• _Textauszug_:
Ich weiß. Wie sehr wir uns auch anstrengen. Aufmerksam sind. Was wir auch machen werden. Wir können ihn nicht wegschicken. Verhindern. Auch wenn wir unsere Augen verschließen. Einladen müssen wir ihn. Den Tod. Das Sterben. Beobachten, was das Sterben mit Josef macht. Mit uns macht. Fühlen, was Josef braucht. Was wir brauchen.

Aufhören. Angst zu haben. Vor dem Sterben. Und doch ist sie da. Weil alle sagen, jeder hat Angst vor dem Tod. Vor dem Sterben. Ist das so? Ist das wirklich so? Oder ist das nur die Vorstellung davon? Die Vorstellung, vor dem Sterben Angst zu haben? Weil es ohne Angst nicht vorstellbar ist? Doch. Wer sagt uns das? Wer? Einatmen und Ausatmen.

Ich spüre das Sterben. Fürchte mich nicht mehr so. Bin erschöpft. Müde. Traurig. Glücklich. Um die Stunden. Mit Josef. Die gemeinsamen Stunden. Mit Freunden. Um die Spaziergänge. Mit Josef.

Uli bringt Klara in unser Bett. Liest ihr vor. Macht das Hörspiel an. Ich höre sie lachen. Klara ist glücklich. Das ist schön. Wie kann das gehen? Letzte Woche der Tod. Diese Woche das Glück. Das geht, denke ich. Das geht. Ich lerne von dir, mein Josef. Ich lerne von dir, meine Klara.

Um 21.30 Uhr klingelt es. Die Schwester. Ich lege Josef in sein Bett. Herzfrequenz 120. Sauerstoffsättigung 94. Wir gehen ins Bett. Schlafen.

• _Datensätze_:
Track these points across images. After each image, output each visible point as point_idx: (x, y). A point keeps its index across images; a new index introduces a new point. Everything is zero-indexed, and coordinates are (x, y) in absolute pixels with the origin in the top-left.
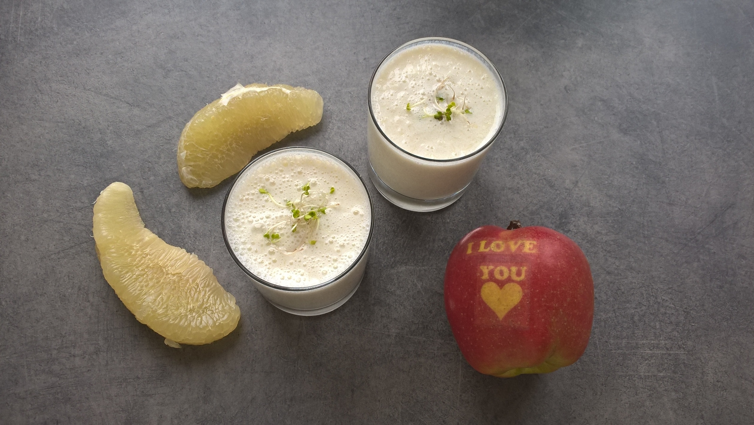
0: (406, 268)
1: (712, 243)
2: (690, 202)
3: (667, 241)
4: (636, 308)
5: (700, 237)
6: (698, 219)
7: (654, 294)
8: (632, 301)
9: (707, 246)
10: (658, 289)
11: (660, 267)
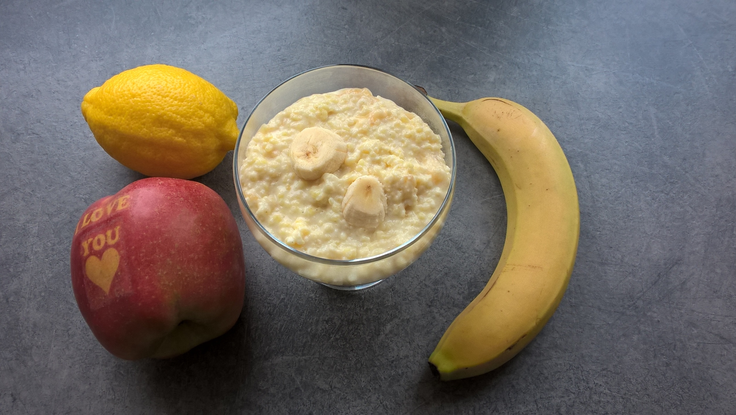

• _Aufgabe_: Schreiben Sie aus dem Textauszug oben die Passage zwischen „Ich weiß. Wie“ und „Spaziergänge. Mit Josef.“ wortgetreu ab, beide Stellen eingeschlossen.

• _Antwort_:
Ich weiß. Wie sehr wir uns auch anstrengen. Aufmerksam sind. Was wir auch machen werden. Wir können ihn nicht wegschicken. Verhindern. Auch wenn wir unsere Augen verschließen. Einladen müssen wir ihn. Den Tod. Das Sterben. Beobachten, was das Sterben mit Josef macht. Mit uns macht. Fühlen, was Josef braucht. Was wir brauchen.

Aufhören. Angst zu haben. Vor dem Sterben. Und doch ist sie da. Weil alle sagen, jeder hat Angst vor dem Tod. Vor dem Sterben. Ist das so? Ist das wirklich so? Oder ist das nur die Vorstellung davon? Die Vorstellung, vor dem Sterben Angst zu haben? Weil es ohne Angst nicht vorstellbar ist? Doch. Wer sagt uns das? Wer? Einatmen und Ausatmen.

Ich spüre das Sterben. Fürchte mich nicht mehr so. Bin erschöpft. Müde. Traurig. Glücklich. Um die Stunden. Mit Josef. Die gemeinsamen Stunden. Mit Freunden. Um die Spaziergänge. Mit Josef.